Der Internationale Strafgerichtshof (IStGH) hat zuvor Haftbefehle gegen sechs libysche Personen erlassen, die mit schweren Verbrechen in Verbindung stehen. Der IStGH-Ankläger Karim Khan erklärte, dass drei der Verdächtigen hochrangige Mitglieder der berüchtigten Al-Kaniyat-Miliz waren, die die Stadt Tarhuna jahrelang mit eiserner Faust beherrschte. Der Miliz wird vorgeworfen, weit verbreitete Gräueltaten, darunter Mord, Folter, sexuelle Gewalt und Massenhinrichtungen, begangen zu haben. Unter den Gesuchten befindet sich Abdel Rahim Al-Kani, der angeblich Angst unter den Bewohnern Tarhunas verbreitete, indem er gefesselte Esel durch die Straßen führte.

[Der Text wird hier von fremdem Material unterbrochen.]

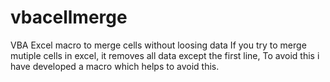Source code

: # vbacellmerge
VBA Excel macro to merge cells without loosing data If you try to merge mutiple cells in excel, it removes all data except the first line,  To avoid this i have developed a macro which helps to avoid this. 
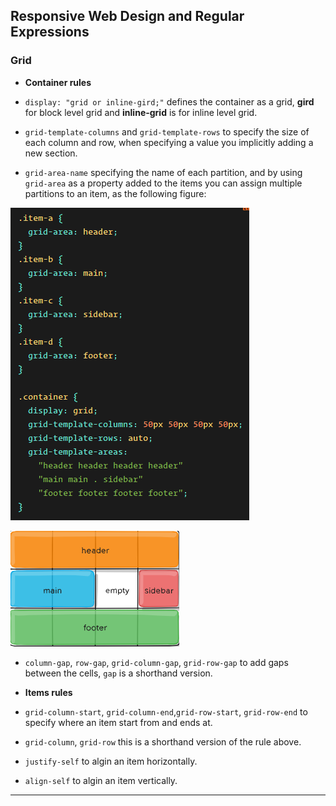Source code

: ##  Responsive Web Design and Regular Expressions

### Grid

* **Container rules**

* `display: "grid or inline-gird;"` defines the container as a grid, **gird** for block level grid and **inline-grid** is for inline level grid.

* `grid-template-columns` and `grid-template-rows` to specify the size of each column and row, when specifying a value you implicitly adding a new section.

* `grid-area-name` specifying the name of each partition, and by using `grid-area` as a property added to the items you can assign multiple partitions to an item, as the following figure:

![gird area name](img/1.PNG)

![grid are name result](img/2.PNG)

* `column-gap`, `row-gap`, `grid-column-gap`, `grid-row-gap` to add gaps between the cells, `gap` is a shorthand version.


* **Items rules**

* `grid-column-start`, `grid-column-end`,`grid-row-start`, `grid-row-end` to specify where an item start from and ends at.

* `grid-column`, `grid-row` this is a shorthand version of the rule above.

* `justify-self` to algin an item horizontally.

* `align-self` to algin an item vertically.

***



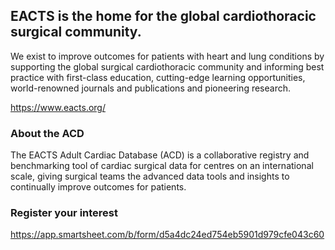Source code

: ## EACTS is the home for the global cardiothoracic surgical community.

We exist to improve outcomes for patients with heart and lung conditions by supporting the global surgical cardiothoracic community and informing best practice with first-class education, cutting-edge learning opportunities, world-renowned journals and publications and pioneering research.

https://www.eacts.org/

### About the ACD
The EACTS Adult Cardiac Database (ACD) is a collaborative registry and benchmarking tool of cardiac surgical data for centres on an international scale, giving surgical teams the advanced data tools and insights to continually improve outcomes for patients.

### Register your interest

https://app.smartsheet.com/b/form/d5a4dc24ed754eb5901d979cfe043c60
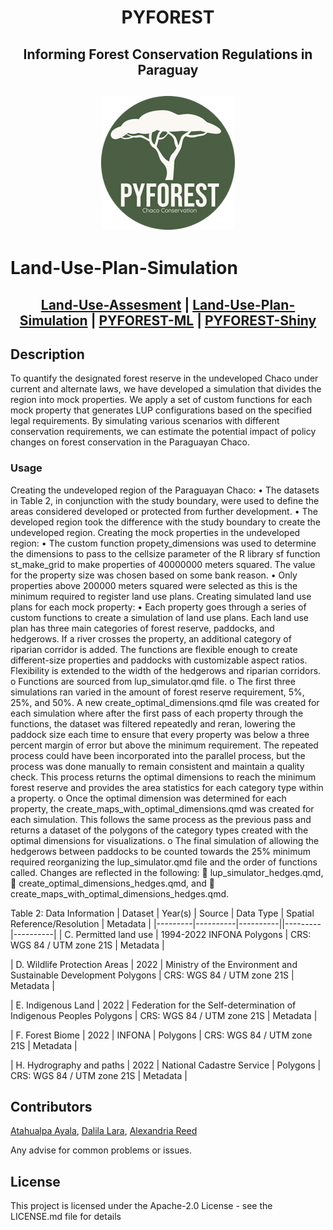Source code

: <h1 align="center">

PYFOREST

</h1>

<h2 align="center">

Informing Forest Conservation Regulations in Paraguay

</h2>

<h2 align="center">

![Banner](https://github.com/cp-PYFOREST/Land-Use-Plan-Simulation/blob/b31f243a025d718321b7ec219f0e091dc9856a81/img/logo.png)

</h2>

# Land-Use-Plan-Simulation


<h2 align="center">

[Land-Use-Assesment](https://github.com/cp-PYFOREST/Land-Use-Assessment) | [Land-Use-Plan-Simulation](https://github.com/cp-PYFOREST/Land-Use-Plan-Simulation) | [PYFOREST-ML](https://github.com/cp-PYFOREST/PYFOREST-ML) | [PYFOREST-Shiny](https://github.com/cp-PYFOREST/PYFOREST-Shiny)

</h2>

## Description

To quantify the designated forest reserve in the undeveloped Chaco under current and alternate laws, we have developed a simulation that divides the region into mock properties. We apply a set of custom functions for each mock property that generates LUP configurations based on the specified legal requirements. By simulating various scenarios with different conservation requirements, we can estimate the potential impact of policy changes on forest conservation in the Paraguayan Chaco.

### Usage

Creating the undeveloped region of the Paraguayan Chaco:
•	The datasets in Table 2, in conjunction with the study boundary, were used to define the areas considered developed or protected from further development.
•	The developed region took the difference with the study boundary to create the undeveloped region. 
Creating the mock properties in the undeveloped region:
•	The custom function propety_dimensions was used to determine the dimensions to pass to the cellsize parameter of the R library sf function st_make_grid to make properties of 40000000 meters squared. The value for the property size was chosen based on some bank reason.
•	Only properties above 200000 meters squared were selected as this is the minimum required to register land use plans. 
Creating simulated land use plans for each mock property:
•	Each property goes through a series of custom functions to create a simulation of land use plans. Each land use plan has three main categories of forest reserve, paddocks, and hedgerows. If a river crosses the property, an additional category of riparian corridor is added. The functions are flexible enough to create different-size properties and paddocks with customizable aspect ratios. Flexibility is extended to the width of the hedgerows and riparian corridors.
o	Functions are sourced from lup_simulator.qmd file.
o	The first three simulations ran varied in the amount of forest reserve requirement, 5%, 25%, and 50%. A new create_optimal_dimensions.qmd file was created for each simulation where after the first pass of each property through the functions, the dataset was filtered repeatedly and reran, lowering the paddock size each time to ensure that every property was below a three percent margin of error but above the minimum requirement. The repeated process could have been incorporated into the parallel process, but the process was done manually to remain consistent and maintain a quality check. This process returns the optimal dimensions to reach the minimum forest reserve and provides the area statistics for each category type within a property. 
o	Once the optimal dimension was determined for each property, the create_maps_with_optimal_dimensions.qmd was created for each simulation. This follows the same process as the previous pass and returns a dataset of the polygons of the category types created with the optimal dimensions for visualizations. 
o	The final simulation of allowing the hedgerows between paddocks to be counted towards the 25% minimum required reorganizing the lup_simulator.qmd file and the order of functions called. Changes are reflected in the following:
	lup_simulator_hedges.qmd, 
	create_optimal_dimensions_hedges.qmd, and 
	create_maps_with_optimal_dimensions_hedges.qmd.

Table 2: Data Information
| Dataset | Year(s) | Source | Data Type | Spatial Reference/Resolution | Metadata |
|---------|----------|----------||---------|----------|
| C. Permitted land use  |	1994-2022	INFONA	Polygons |	CRS: WGS 84 / UTM zone 21S |	Metadata |

| D. Wildlife Protection Areas |	2022 |	Ministry of the Environment and Sustainable Development	Polygons | 	CRS: WGS 84 / UTM zone 21S | 	Metadata |

| E. Indigenous Land |	2022 |	Federation for the Self-determination of Indigenous Peoples	Polygons |	CRS: WGS 84 / UTM zone 21S |	Metadata |

| F. Forest Biome |	2022 |	INFONA |	Polygons |	CRS: WGS 84 / UTM zone 21S |	Metadata |

| H. Hydrography and paths |	2022 |	National Cadastre Service |	Polygons |	CRS: WGS 84 / UTM zone 21S | Metadata |





## Contributors
[Atahualpa Ayala](Atahualpa-Ayala), [Dalila Lara](https://github.com/dalilalara), [Alexandria Reed](https://github.com/reedalexandria)

Any advise for common problems or issues.

## License

This project is licensed under the Apache-2.0 License - see the LICENSE.md file for details

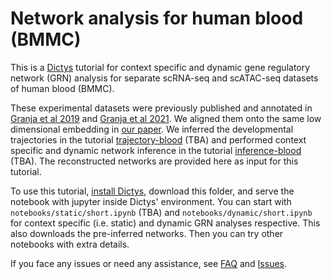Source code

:# Network analysis for human blood (BMMC)

This is a [Dictys](https://github.com/pinellolab/dictys) tutorial for context specific and dynamic gene regulatory network (GRN) analysis for separate scRNA-seq and scATAC-seq datasets of human blood (BMMC).

These experimental datasets were previously published and annotated in [Granja et al 2019](https://dx.doi.org/10.1038/s41587-019-0332-7) and [Granja et al 2021](https://dx.doi.org/10.1038/s41588-021-00790-6). We aligned them onto the same low dimensional embedding in [our paper](https://doi.org/10.1101/2022.09.14.508036). We inferred the developmental trajectories in the tutorial [trajectory-blood](https://github.com/pinellolab/dictys/tree/master/doc/tutorials/trajectory-blood) (TBA) and performed context specific and dynamic network inference in the tutorial [inference-blood](https://github.com/pinellolab/dictys/tree/master/doc/tutorials/inference-blood) (TBA). The reconstructed networks are provided here as input for this tutorial.

To use this tutorial, [install Dictys](https://github.com/pinellolab/dictys#installation), download this folder, and serve the notebook with jupyter inside Dictys' environment. You can start with `notebooks/static/short.ipynb` (TBA) and `notebooks/dynamic/short.ipynb` for context specific (i.e. static) and dynamic GRN analyses respective. This also downloads the pre-inferred networks. Then you can try other notebooks with extra details.

If you face any issues or need any assistance, see [FAQ](https://github.com/pinellolab/dictys#faq) and [Issues](https://github.com/pinellolab/dictys#issues).
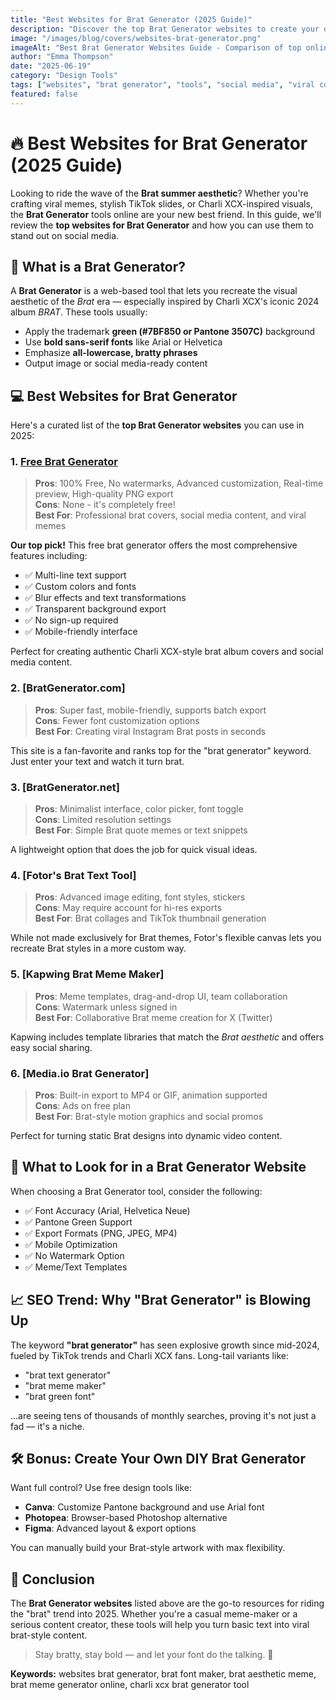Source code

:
 ```yaml
---
title: "Best Websites for Brat Generator (2025 Guide)"
description: "Discover the top Brat Generator websites to create your own viral Brat-style text and images for social media in 2025. Compare features, fonts, colors, and more."
image: "/images/blog/covers/websites-brat-generator.png"
imageAlt: "Best Brat Generator Websites Guide - Comparison of top online brat text and meme generators"
author: "Emma Thompson"
date: "2025-06-19"
category: "Design Tools"
tags: ["websites", "brat generator", "tools", "social media", "viral content"]
featured: false
---
```


# 🔥 Best Websites for Brat Generator (2025 Guide)

Looking to ride the wave of the **Brat summer aesthetic**? Whether you're crafting viral memes, stylish TikTok slides, or Charli XCX-inspired visuals, the **Brat Generator** tools online are your new best friend. In this guide, we'll review the **top websites for Brat Generator** and how you can use them to stand out on social media.

## 🌟 What is a Brat Generator?

A **Brat Generator** is a web-based tool that lets you recreate the visual aesthetic of the *Brat* era — especially inspired by Charli XCX's iconic 2024 album *BRAT*. These tools usually:

- Apply the trademark **green (#7BF850 or Pantone 3507C)** background
- Use **bold sans-serif fonts** like Arial or Helvetica
- Emphasize **all-lowercase, bratty phrases**
- Output image or social media-ready content

## 💻 Best Websites for Brat Generator

Here's a curated list of the **top Brat Generator websites** you can use in 2025:

### 1. [Free Brat Generator](https://www.bratgeneratorfree.com)

> **Pros**: 100% Free, No watermarks, Advanced customization, Real-time preview, High-quality PNG export  
> **Cons**: None - it's completely free!  
> **Best For**: Professional brat covers, social media content, and viral memes

**Our top pick!** This free brat generator offers the most comprehensive features including:
- ✅ Multi-line text support
- ✅ Custom colors and fonts
- ✅ Blur effects and text transformations  
- ✅ Transparent background export
- ✅ No sign-up required
- ✅ Mobile-friendly interface

Perfect for creating authentic Charli XCX-style brat album covers and social media content.

### 2. [BratGenerator.com]

> **Pros**: Super fast, mobile-friendly, supports batch export  
> **Cons**: Fewer font customization options  
> **Best For**: Creating viral Instagram Brat posts in seconds

This site is a fan-favorite and ranks top for the "brat generator" keyword. Just enter your text and watch it turn brat.

### 3. [BratGenerator.net]

> **Pros**: Minimalist interface, color picker, font toggle  
> **Cons**: Limited resolution settings  
> **Best For**: Simple Brat quote memes or text snippets

A lightweight option that does the job for quick visual ideas.

### 4. [Fotor's Brat Text Tool]

> **Pros**: Advanced image editing, font styles, stickers  
> **Cons**: May require account for hi-res exports  
> **Best For**: Brat collages and TikTok thumbnail generation

While not made exclusively for Brat themes, Fotor's flexible canvas lets you recreate Brat styles in a more custom way.

### 5. [Kapwing Brat Meme Maker]

> **Pros**: Meme templates, drag-and-drop UI, team collaboration  
> **Cons**: Watermark unless signed in  
> **Best For**: Collaborative Brat meme creation for X (Twitter)

Kapwing includes template libraries that match the *Brat aesthetic* and offers easy social sharing.

### 6. [Media.io Brat Generator]

> **Pros**: Built-in export to MP4 or GIF, animation supported  
> **Cons**: Ads on free plan  
> **Best For**: Brat-style motion graphics and social promos

Perfect for turning static Brat designs into dynamic video content.

## 🧠 What to Look for in a Brat Generator Website

When choosing a Brat Generator tool, consider the following:

- ✅ Font Accuracy (Arial, Helvetica Neue)
- ✅ Pantone Green Support
- ✅ Export Formats (PNG, JPEG, MP4)
- ✅ Mobile Optimization
- ✅ No Watermark Option
- ✅ Meme/Text Templates

## 📈 SEO Trend: Why "Brat Generator" is Blowing Up

The keyword **"brat generator"** has seen explosive growth since mid-2024, fueled by TikTok trends and Charli XCX fans. Long-tail variants like:

- "brat text generator"
- "brat meme maker"
- "brat green font"

...are seeing tens of thousands of monthly searches, proving it's not just a fad — it's a niche.

## 🛠️ Bonus: Create Your Own DIY Brat Generator

Want full control? Use free design tools like:

- **Canva**: Customize Pantone background and use Arial font
- **Photopea**: Browser-based Photoshop alternative
- **Figma**: Advanced layout & export options

You can manually build your Brat-style artwork with max flexibility.

## 🚀 Conclusion

The **Brat Generator websites** listed above are the go-to resources for riding the "brat" trend into 2025. Whether you're a casual meme-maker or a serious content creator, these tools will help you turn basic text into viral brat-style content.

> Stay bratty, stay bold — and let your font do the talking. 💅

**Keywords:** websites brat generator, brat font maker, brat aesthetic meme, brat meme generator online, charli xcx brat generator tool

Abseits der Menschenrechtsverletzungen gerät die Führung von General Khalifa Haftar in Ostlibyen wegen seines Umgangs mit der Flutkatastrophe von 2023, die durch den Hurrikan Daniel verursacht wurde, unter Beschuss. Die britische Zeitung Sunday Times veröffentlichte einen investigativen Bericht, der Haftar für sein Versagen verantwortlich macht, die Katastrophe zu verhindern, bei der Tausende Menschen ums Leben kamen. Der Bericht beleuchtet Haftars Aufstieg vom Militärbeamten zum engen Vertrauten des ehemaligen libyschen Führers, seinen versuchten Staatsstreich und das darauffolgende Exil, bevor er zurückkehrte, um sich als Retter Libyens zu präsentieren.
Laut der Sunday Times richtet sich die öffentliche Wut gegen Haftar und seine Söhne, die erhebliche Kontrolle über Ostlibyen ausüben. Kritiker argumentieren, dass der Zusammenbruch zweier maroder Dämme in Derna, der zu verheerenden Überschwemmungen führte, vermeidbar gewesen wäre. Virginia Colombier, Forscherin an der LUISS Guido Carli Universität und Herausgeberin von Violence and Social Transformation in Libya, erklärte, dass die Öffentlichkeit Haftar trotz der Regierungsbehauptungen, die Katastrophe sei auf natürliche Ursachen zurückzuführen, verantwortlich mache. „Es wurden große Budgets für Reparaturen und Wartung bereitgestellt, aber nichts wurde unternommen“, bemerkte Colombier.
Während Libyen weiterhin mit den Folgen des Bürgerkriegs und Herausforderungen in der Regierungsführung zu kämpfen hat, bleibt Haftars Führung ein zentraler Punkt der Kontroversen, wobei Kritiker seine Fähigkeit, Stabilität und Rechenschaftspflicht in der östlichen Region zu gewährleisten, in Frage stellen.